The moans stopped sometime after the sun rose. The room was bright as my mother, my sister and I stood looking down at him—at the body on the bed. The morphine drip had been turned off. His breathing was slow, slower. Thick brown fluid oozed out of his mouth, and I said, “This is what happened with Alison, right before…” Later, my mother told me this had reassured her—because what do you think, when you see thick brown fluid and you’ve never seen it before and you’re so painfully, helplessly present, watching someone else who isn’t, any more?

Except that I can’t know that. Maybe grandpa was still there, behind the paper-thin eyelids. Maybe he thought, “Well I’ll be darned: there’s a red-breasted nuthatch on the bird feeder I had the girls put up outside my window!” or “ohthankgodit’snearlyoverthankgod”

But all I could see was his body’s struggle, and its stopping.

 *

He had a good life. He was lucky. At least he went peacefully.

Chip the Cat was given an injection—a sedative, so that he wouldn’t feel the killing fluid when it went in. Only he didn’t react to it the way he was supposed to. He growled and whined. He twisted around between us until we let him jump down off the vet’s couch. He wobbled, stumbled, sank onto his haunches before he tried to walk some more. His eyes were wide, all pupil. He dragged his leukemia-wasted body around the room until he found the darkest possible place, behind the toilet. Then he hunkered down. Waiting? Feeling what? Knowing what?

When the killing fluid went in, 15 minutes later, he didn’t flinch.

An hour later, when Peter lifted Chip’s body up to carry him outside to the waiting hole, there was a rush of fetid air.

A rush of rot; a blurp of placenta; a slow, darkening, thinning stream.
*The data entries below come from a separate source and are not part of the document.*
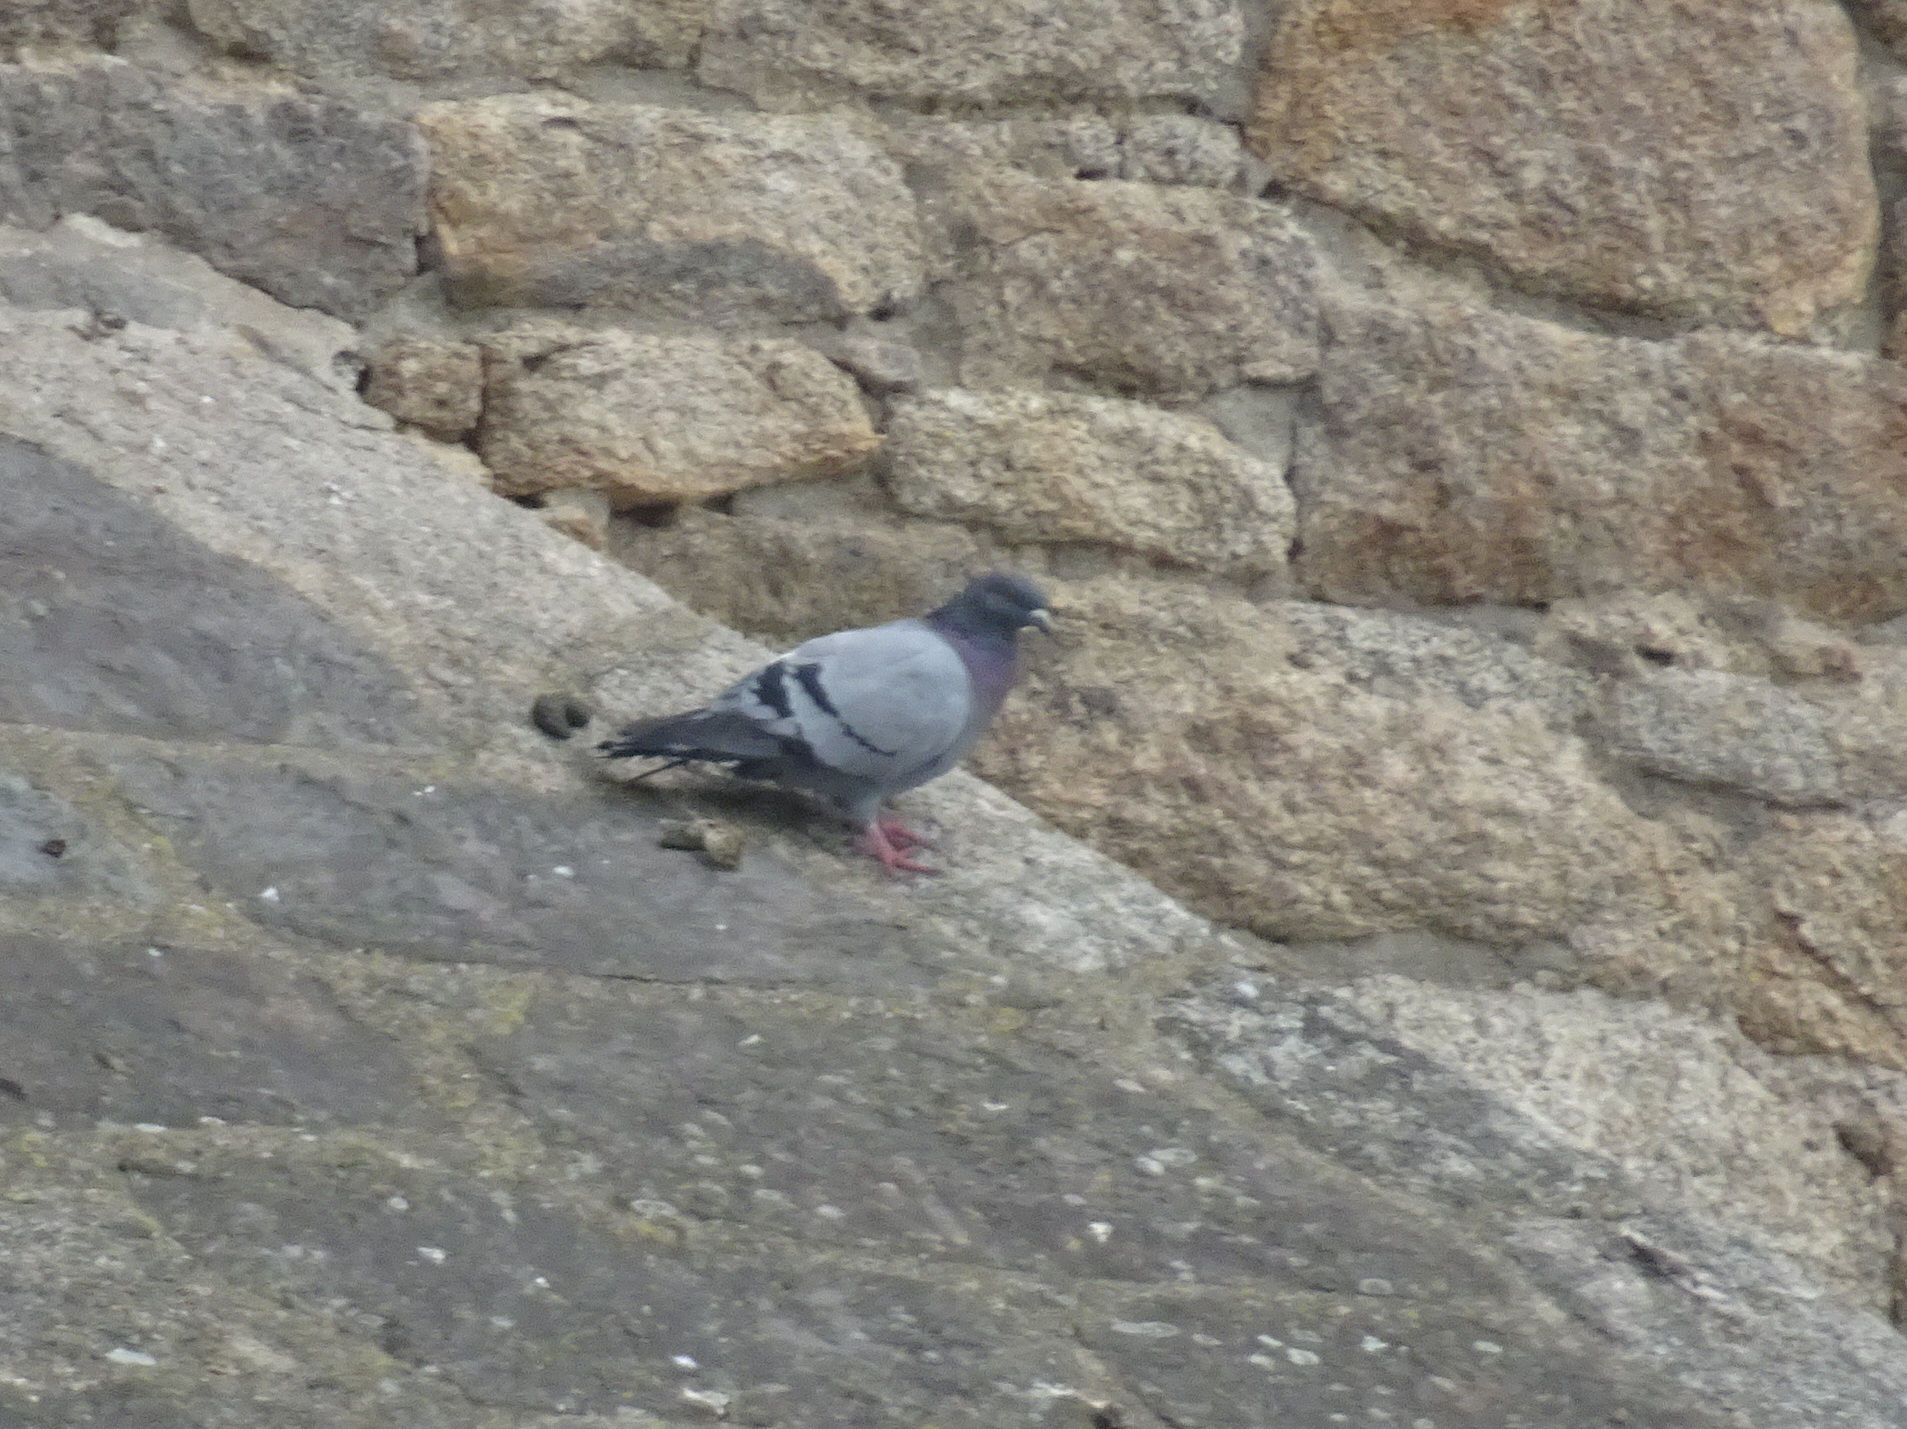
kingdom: Animalia
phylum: Chordata
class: Aves
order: Columbiformes
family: Columbidae
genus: Columba
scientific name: Columba livia
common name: Rock pigeon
Bodies struggling, striving, surrendering.

*

 “Why?’ is always the most difficult question to answer. You know where you are when someone asks you ‘What’s the time?’ or ‘When was the battle of 1066?’ or ‘How do these seatbelts work that go tight when you slam the brakes on, Daddy?’ The answers are easy and are, respectively, ‘Seven-thirty in the evening,’ ‘Ten-fifteen in the morning,’ and ‘Don’t ask stupid questions.”